The last place I talk to him is in his bedroom, which is right next to my office, and pretty much the way he left it. Of course we have cleaned it up a bit, and we have gifted or donated some of his possessions to people who mean something to us, but it is still the way he left it. We gave Andrew’s desk and his suits that he only wore once to Guillermo, who told me whenever his grandson wears them he thinks of Andrew and says a prayer. We gave Todd his snowboard, so we know it is being used by someone who was Andrew’s closest confidant. We gave away little things here and there so that the memory of Andrew lives on in other places, and with other people. But there is so much more of him in the room.


Andrew’s guitar. He taught himself to play because he loved to create music.

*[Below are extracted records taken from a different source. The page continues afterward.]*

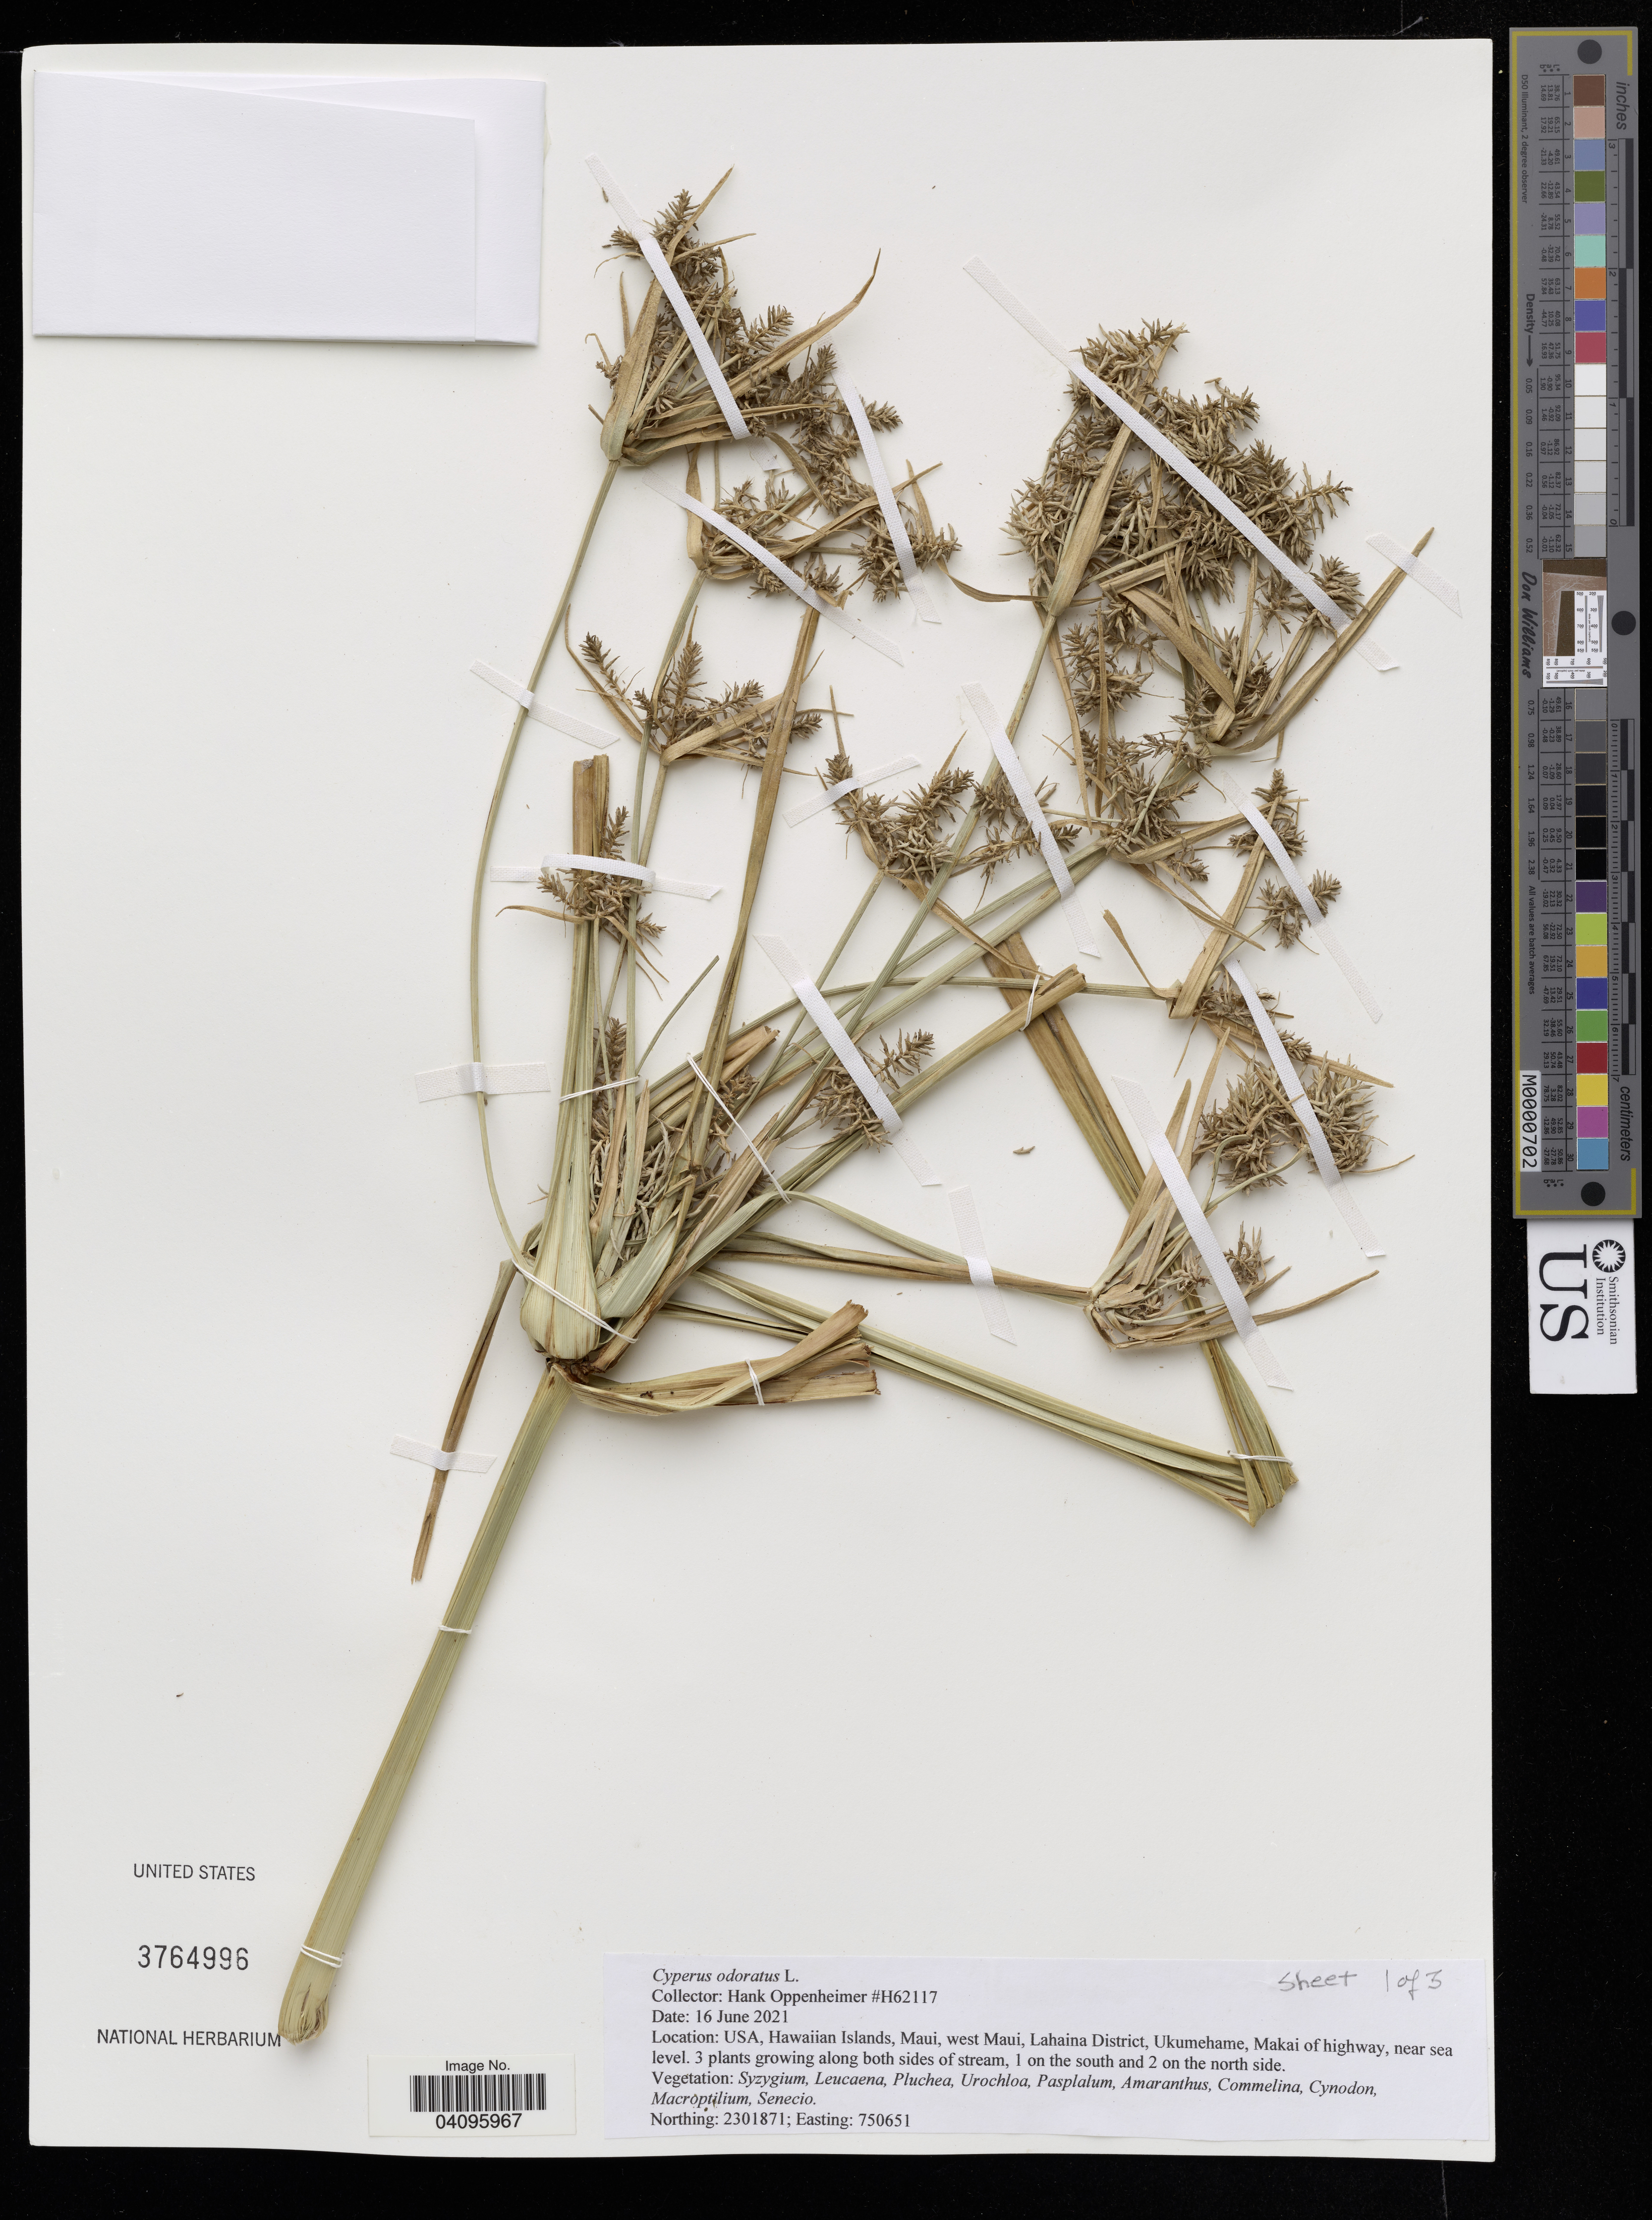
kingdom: Plantae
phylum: Tracheophyta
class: Liliopsida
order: Poales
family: Cyperaceae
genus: Cyperus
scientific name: Cyperus prescottianus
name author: Hook. & Arn.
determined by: Wagner, W. L., (BOT), Smithsonian Institution - National Museum of Natural History (UNITED STATES)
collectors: H. Oppenheimer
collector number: H62117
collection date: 2021-06-16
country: United States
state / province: Hawaii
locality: USA, Hawaiian Islands, Maui, west Maui, Lahaina District, Ukumehame, Makai of highway. Northing 2301871, Easting 750651.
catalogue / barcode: US 3764996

I go in the room and sit on his bed. I smell his pillow, and I run my hand over his guitar. I look at the pictures of him, and at the things that he held close. I see his glasses that he loved to wear, his Rubiks cubes he loved to solve, his hockey trophies, his team jackets, and his other toys. I sit there and I ask him how he is, where he is, and let him know how much we all miss him. I ask him why he is not here anymore, and that he really should be here. It kills me that he is gone, that my son is not with me anymore, that he will not grow up any more – and I tell him that. But my pain falls on deaf ears.

But as I said before, the conversation is one-sided. I talk; that’s it. Sometimes I look up when I talk and ask questions in the hopes that he sees my face from above…and remembers me, and sees my love for him. Other times I hold my face in my hands to hide my streaming tears. It is different every time.

But I still talk to him, I still talk to my son, every single day.